Rest is far too vital to compromise.

Likely, other commitments like professional obligations, education, family responsibilities, or social engagements are similarly non-negotiable for you.

That's perfectly understandable, so steer clear of those areas.

Instead, pinpoint portions of your current schedule where you're spending—or squandering—time on less beneficial pursuits, and where you'd willingly redirect it toward exercise.

Get specific in your planning.

Continuing with our example, the hypothetical individual might decide, "On three evenings each week, I'll cut back 30 minutes of late-night social media browsing and streaming shows on Netflix. This allows me to retire 30 minutes earlier and rise 30 minutes sooner, thereby generating an extra 30 minutes for workouts on those three days."

4. What Is the Minimum Time You Actually Require?

Finally, the concluding question.

By completing the earlier steps, you'll now possess three clear figures:

  1. The total hours you aspire to spend on workouts weekly.
  2. The hours you currently have available without strain.
  3. Any supplementary hours you've successfully identified and can commit (if applicable).

Combine the second and third numbers.

This sum represents your true weekly workout capacity.

If this total meets or exceeds your desired amount from the first question, excellent work!

You've secured all the necessary time. Proceed to implement your plan immediately!

Handling a Time Shortfall

That said, if your calculated total falls short of your initial goal, there's one more adjustment to make.

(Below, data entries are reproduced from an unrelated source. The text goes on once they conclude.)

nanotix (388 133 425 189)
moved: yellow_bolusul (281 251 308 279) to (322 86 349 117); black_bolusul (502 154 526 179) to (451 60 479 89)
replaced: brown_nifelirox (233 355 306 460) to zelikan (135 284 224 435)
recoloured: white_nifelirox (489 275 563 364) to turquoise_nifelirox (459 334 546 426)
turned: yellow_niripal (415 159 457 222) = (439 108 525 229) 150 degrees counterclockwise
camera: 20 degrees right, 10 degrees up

Specifically, scale back your original desired time until it aligns precisely with what you can feasibly achieve—what you truly require.

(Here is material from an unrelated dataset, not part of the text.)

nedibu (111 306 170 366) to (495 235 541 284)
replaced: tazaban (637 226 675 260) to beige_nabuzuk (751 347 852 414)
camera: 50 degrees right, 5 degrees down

Your initial time preference likely stems from optimal strategies for your fitness objectives.

That's a sound starting point; everyone prefers the most effective path.

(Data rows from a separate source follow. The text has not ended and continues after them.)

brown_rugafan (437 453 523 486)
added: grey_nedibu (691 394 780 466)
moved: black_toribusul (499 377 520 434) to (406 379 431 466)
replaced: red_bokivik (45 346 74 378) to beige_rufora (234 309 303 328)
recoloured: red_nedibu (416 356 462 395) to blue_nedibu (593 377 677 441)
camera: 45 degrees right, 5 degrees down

Yet, when ideal circumstances aren't possible due to time constraints, recognize that a reduced duration can remain highly effective for progress.

This adjusted figure is your essential minimum.

Take our ongoing example: the person originally planned four 90-minute weight training sessions weekly. They could reduce to three sessions instead. Alternatively, maintain four sessions but trim each to 60 minutes.

Sure, it's not the full amount desired and might stray from perfection, but it suffices admirably for the majority of fitness aims.

And sufficiency is the ultimate priority.

But hold on—what if further concerns arise?

What If the Reduction Feels Too Drastic?

Suppose this adjustment forces your weekly workout time so low that it risks undermining your goals?

In the realm of physical activity, any consistent effort surpasses complete inactivity.

If you reach that point, commit to whatever workout duration fits your current reality, then revisit step 3 monthly going forward.

Your aim is to uncover incremental extra time over time, and it's probable you'll succeed in doing so with persistence.